As a result, the Treaty of Berlin (1878), under the supervision of Otto von Bismarck of Germany and Benjamin Disraeli of Britain, revised the earlier treaty, and scaled back the proposed Bulgarian state. An autonomous Principality of Bulgaria was created, between the Danube and the Stara Planina range, with its seat at the old Bulgarian capital of Veliko Turnovo, and including Sofia. This state was to be under nominal Ottoman sovereignty but was to be ruled by a prince elected by a congress of Bulgarian notables meeting in Turnovo as the Bulgarian Principality's Constituent Assembly on February 10, 1879 and approved by the Powers. They insisted that the Prince could not be a Russian, but in a compromise Prince Alexander of Battenberg, a nephew of Tsar Alexander II, was chosen. An autonomous Ottoman province under the name of Eastern Rumelia was created south of the Stara Planina range, whereas Macedonia was returned under the sovereignty of the Sultan.
Personal Union with Eastern Rumelia
The Bulgarians adopted an advanced democratic constitution, and power soon passed to the Liberal Party led by Stefan Stambolov. Prince Alexander had conservative leanings, and at first opposed Stambolov's policies, but by 1885 he had become sufficiently sympathetic to his new country to change his mind, and supported the Liberals. He also supported the Unification of Bulgaria and Eastern Rumelia, which was brought about by a coup in Plovdiv in September 1885. The Powers did not intervene because of the power struggles between them. Shortly after, Serbia declared war on Bulgaria in the hope of grabbing territory while the Bulgarians were distracted. The Bulgarians defeated them at Slivnitsa and used the momentum to launch a counterattack. The Serbian army was pushed deeply into Serbian territory, but Bulgaria was forced to halt its advance after the Austro-Hungarian Empire threatened to intervene on the Serbian side. The unification was accepted by the Powers in the form of personal union.
These events made Alexander very popular in Bulgaria, but Russia was increasingly dissatisfied at his liberal tendencies. In August 1886 they fomented a coup, in the course of which Alexander was forced to abdicate and was exiled to Russia. Stambolov, however, acted quickly and the participants in the coup were forced to flee the country. Stambolov tried to reinstate Alexander, but strong Russian opposition forced the prince to abdicate again. In July 1887 the Bulgarians elected Ferdinand of Saxe-Coburg-Gotha as their new Prince. Ferdinand was the "Austrian candidate" and the Russians refused to recognize him despite his friendship with Tsar Alexander III. Ferdinand initially worked with Stambolov, but by 1894 their relationship worsened. Stambolov resigned and was assassinated in July 1895. Ferdinand then decided to restore relations with Russia, which meant returning to a conservative policy.

DATASET CONTENT:
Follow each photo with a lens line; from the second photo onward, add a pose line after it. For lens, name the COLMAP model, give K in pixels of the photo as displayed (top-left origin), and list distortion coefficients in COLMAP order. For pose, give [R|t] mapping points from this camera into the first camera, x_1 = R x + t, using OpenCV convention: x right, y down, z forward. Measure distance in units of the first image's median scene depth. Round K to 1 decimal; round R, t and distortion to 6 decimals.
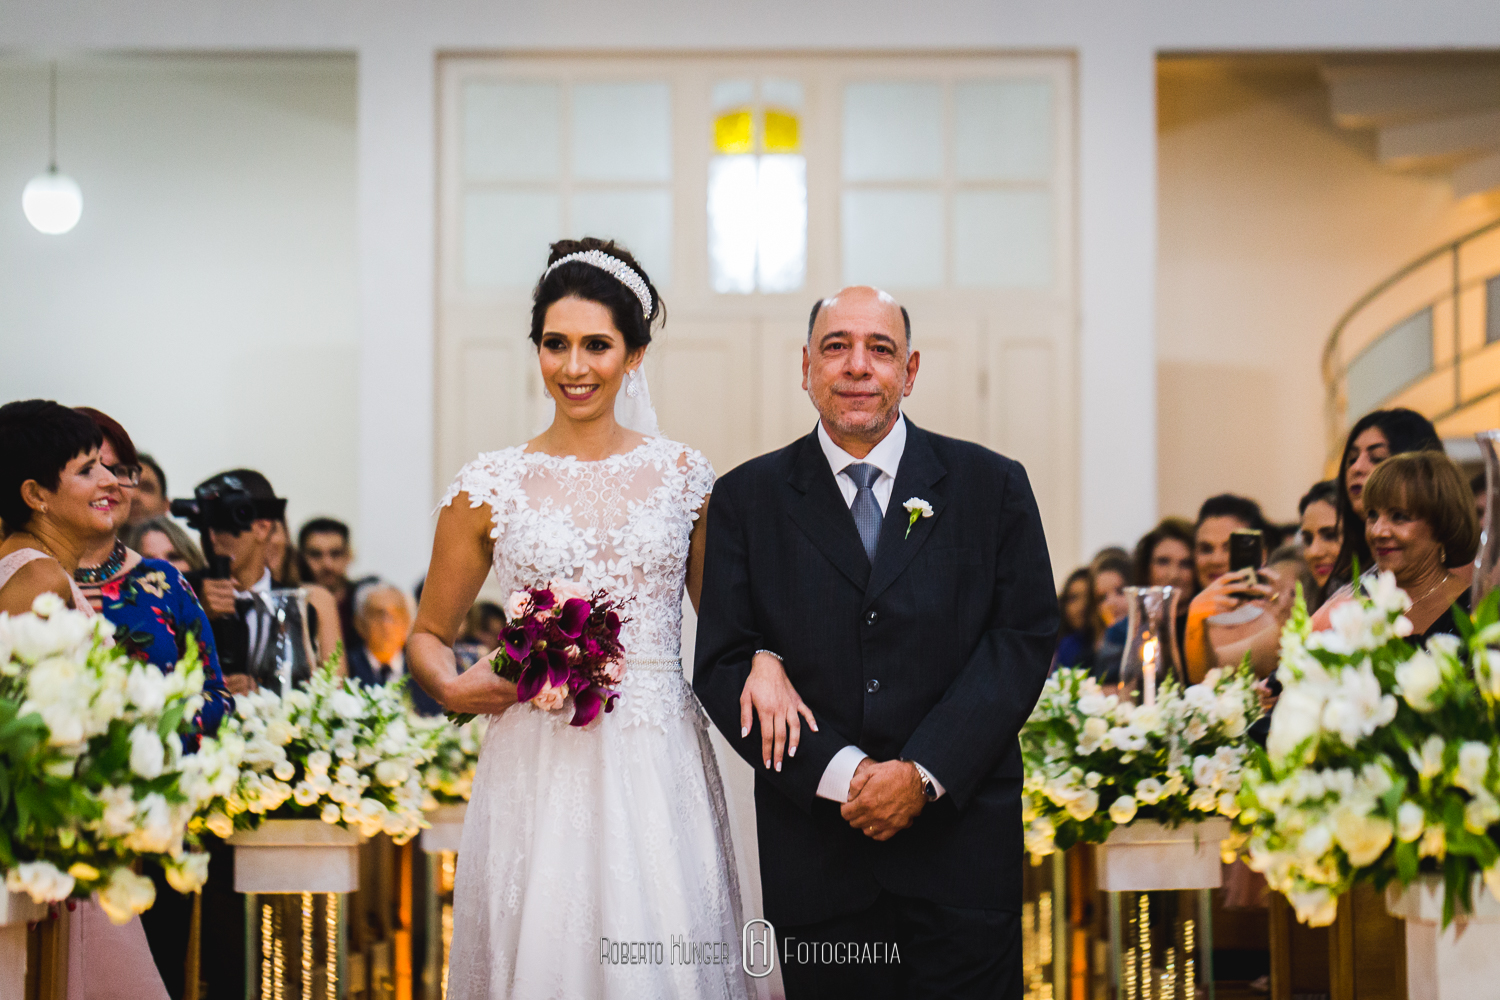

PROBLEM SET:
1. Name every individual whom the passage on Bulgarian history after the Treaty of Berlin identifies by name.
2. Carry the passage on Bulgarian history after the Treaty of Berlin forward from its final sentence.

OUTPUTS IN ORDER:
1.
- Otto von Bismarck
- Benjamin Disraeli
- Prince Alexander of Battenberg
- Tsar Alexander II
- Stefan Stambolov
- Ferdinand of Saxe-Coburg-Gotha
- Tsar Alexander III

2.
There was a substantial Bulgarian population still living under Ottoman rule, particularly in Macedonia. To complicate matters, Serbia and Greece too made claims over parts of Macedonia. Thus began the Balkan Wars, a five-sided struggle for control of these areas which lasted through World War I (Bulgaria during World War I). In 1903 there was a Bulgarian insurrection in Ottoman Macedonia and war seemed likely. In 1908 Ferdinand used the struggles between the Great Powers to declare Bulgaria a fully independent kingdom, with himself as Tsar, which he did on 5 October (though celebrated on 22 September, as Bulgaria remained officially on the Julian Calendar until 1916) in the St Forty Martyrs Church in Veliko Tarnovo.
The main external political problem confronting Bulgaria throughout the period up to World War I was the fate of Macedonia and Eastern Thrace. At the end of 19th century the Internal Macedonian-Adrianople Revolutionary Organization was founded and began the preparation of an armed uprising in the regions still occupied by the Ottoman Turks. Relying in part on nation-wide support on the part of the Principality of Bulgaria, IMARO got down to organizing a network of committees in Macedonia and Thrace. In August 1903 a mass armed uprising, known in history as the Ilinden-Preobrajenie, broke out in Macedonia and Thrace. Its aim was to liberate those regions, or at least to draw the attention of the Great Powers and make them advocate for the improvement of the living conditions for the population through legal and economic reforms. After three months of fierce battles the Ottoman army crushed the uprising using much cruelty against the civilian population.
The Balkan Wars
In 1911 the Nationalist Prime Minister, Ivan Geshov, set about forming an alliance with Greece and Serbia, and the three allies agreed to put aside their rivalries to plan a joint attack on the Ottomans.
In February 1912 a secret treaty was signed between Bulgaria and Serbia, and in May 1912 a similar treaty was signed with Greece. Montenegro was also brought into the pact. The treaties provided for the partition of Macedonia and Thrace between the allies, although the lines of partition were left dangerously vague. After the Ottomans refused to implement reforms in the disputed areas, the First Balkan War broke out in October 1912. (See Balkan Wars for details.)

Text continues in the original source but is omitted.